Organised and conceived by indie wife-husband duo Tarbooze, consisting of Wishaal Khalid and Danial Shahid, Forest Jam was part gig, part gathering, part reclamation. The lineup — Tarbooze, Zarf, Asaduu, Dulhay Mian, and Mehdi Maloof – spanned moods and cities, from Karachi’s alt-rock echoes to Quetta’s bedroom pop and an unputdownable melancholia that far exceeds spatial confines. But beyond the music, it was also a way of holding space for the kind of listening, feeling, and communion that rarely finds room in the algorithmic grind of modern music culture.
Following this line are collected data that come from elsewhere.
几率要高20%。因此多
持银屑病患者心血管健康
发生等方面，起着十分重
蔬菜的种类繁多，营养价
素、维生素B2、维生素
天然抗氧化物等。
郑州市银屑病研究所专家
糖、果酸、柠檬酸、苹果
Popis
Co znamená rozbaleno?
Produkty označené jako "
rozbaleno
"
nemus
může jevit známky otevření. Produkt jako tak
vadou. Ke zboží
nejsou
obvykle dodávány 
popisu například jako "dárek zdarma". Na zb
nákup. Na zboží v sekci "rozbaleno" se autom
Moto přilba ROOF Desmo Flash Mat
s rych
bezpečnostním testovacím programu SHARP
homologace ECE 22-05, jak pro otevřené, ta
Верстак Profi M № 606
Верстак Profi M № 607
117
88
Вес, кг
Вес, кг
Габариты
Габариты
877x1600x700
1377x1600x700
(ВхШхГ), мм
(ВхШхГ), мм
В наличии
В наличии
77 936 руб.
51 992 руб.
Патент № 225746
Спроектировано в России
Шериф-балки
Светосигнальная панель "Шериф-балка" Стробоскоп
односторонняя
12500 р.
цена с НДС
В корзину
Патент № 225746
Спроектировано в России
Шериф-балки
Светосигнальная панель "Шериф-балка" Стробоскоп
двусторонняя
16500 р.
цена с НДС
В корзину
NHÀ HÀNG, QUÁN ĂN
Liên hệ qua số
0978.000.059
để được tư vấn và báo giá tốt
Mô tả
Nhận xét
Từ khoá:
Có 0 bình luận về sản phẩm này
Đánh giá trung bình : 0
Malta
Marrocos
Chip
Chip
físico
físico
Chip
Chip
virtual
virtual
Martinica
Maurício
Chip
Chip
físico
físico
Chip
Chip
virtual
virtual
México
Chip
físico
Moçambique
In an industry increasingly shaped by corporate sponsorships and polished “experiences,” Forest Jam was refreshingly DIY, vulnerable, and intimate.
Rooted in community
Tarbooze opened the night with a reverent rendition of Zeb & Haniya’s Rona Chor Diya, the song’s rhythmic optimism riding the soft breeze and setting the tone for what would be an evening of emotional transparency. “Haniya was a mentor,” Wishaal told The Express Tribune. “I hadn’t known her for long, but she really encouraged me when she heard I was into music production. I grew up on her music and her loss felt personal.”
They followed with their own Toofan, a song that subverts its title’s stormy implications. Introspective and sombre, it invited the audience into a quiet space of contemplation. “Music is one of our primary ways of emotional regulation and expression,” Tarbooze explained. “It connects us to our reason for being alive.”
But Tarbooze weren’t just the opening act. They were the reason the event existed at all.
“We used to rely on other venues and entities inviting us to perform in order to sing for an audience. But indie musicians in Pakistan don’t often get opportunities to perform their music,” said Danial. “We have a small but dedicated listener base that won’t be selling out large venues like pop musicians. So instead of waiting for someone to invite us, we decided to take ownership and organise the performance ourselves.”
That ownership has meant embracing the messy, beautiful work of building a community. “What made the first jam session special,” Wishaal mused, “was that it wasn’t dependent on a middleman like the venue or the sound walas – who often limit the artist’s influence. This was a community-run event.
Tarbooze’s approach to audience-building is unconventional, but purposeful. “A lot of indie musicians I know aren’t looking to make profits. They just want to be heard,” the duo expressed. “The world might not be ready to hear what we have to say, but maybe the task is to make the music, send it out into the world, and step away.”